### Compito da svolgere
Cita parola per parola, dal resoconto della gita allo Julier-Pass, il tratto che va da "A Milano non" fino a "ed è primavera.".

### Sezione documento
E’ domenica 25 marzo 2012, non si sa ancora se chi detiene il sapere delle stagioni abbia deciso di by-passare l’inverno e la primavera andando direttamente sull’estate, ma è questa la giornata nella quale un gruppo di “barboni” (chi sa capisce!) decide di intraprendere una gita-un viaggio.
A Milano non si circola in auto prima delle 19.00…………in Svizzera in questo periodo si circola sempre, ma con le pelli.
Chissà come mai ma sono anni ormai che decidiamo di fare una gita nel giorno in cui cambia l’ora e con tutti i rischi che questo comporta: tuttavia, salvo qualche e-mail in cui le lancette vanno dove vogliono, riusciamo a limitare i danni.
C’è una specie di teorema che dice che le tonalità del verde possono tendere sino al c.d. “verde Engadina”…..beh esiste anche una tonalità del bianco questa volta: un “bianco Engadina” e lo si può trovare allo Julier-Pass, forse meglio nel bacino che collega la Fuorcla d’Agnel alla Fuorcla da Flix. Lo Julier è l’unico posto in questo momento in cui un umano possa ancora distinguere le stagioni…..addirittura sul posto: salendo guardi a sinistra ed è inverno, guardi a destra ed è primavera.
In giro ultimamente la crisi ha fatto strage: c’è poca gente, ma quelli che vanno in montagna non mancano e ce ne accorgiamo appena saliamo verso il Passo. Centinaia di sci alpinisti hanno preso d’assalto questa zona, sapendo che la meteo che non sbaglia, quella svizzera, avrebbe regalato belle soddisfazioni.
Dal canto nostro siamo anche fortunati, poiché il Piz d’Agnel oggi è apprezzato e scelto solo noi, salvo un paio di italiani che però poi perdiamo e qualche svizzerotto sporadicamente disseminato qua-e-là.

### Blocco dati
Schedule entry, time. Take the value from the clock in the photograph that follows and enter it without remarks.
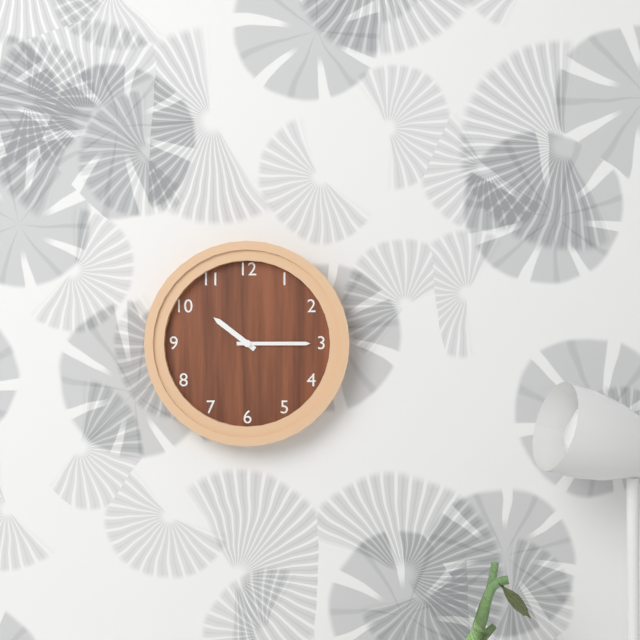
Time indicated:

### Esito esercizio
A Milano non si circola in auto prima delle 19.00…………in Svizzera in questo periodo si circola sempre, ma con le pelli.
Chissà come mai ma sono anni ormai che decidiamo di fare una gita nel giorno in cui cambia l’ora e con tutti i rischi che questo comporta: tuttavia, salvo qualche e-mail in cui le lancette vanno dove vogliono, riusciamo a limitare i danni.
C’è una specie di teorema che dice che le tonalità del verde possono tendere sino al c.d. “verde Engadina”…..beh esiste anche una tonalità del bianco questa volta: un “bianco Engadina” e lo si può trovare allo Julier-Pass, forse meglio nel bacino che collega la Fuorcla d’Agnel alla Fuorcla da Flix. Lo Julier è l’unico posto in questo momento in cui un umano possa ancora distinguere le stagioni…..addirittura sul posto: salendo guardi a sinistra ed è inverno, guardi a destra ed è primavera.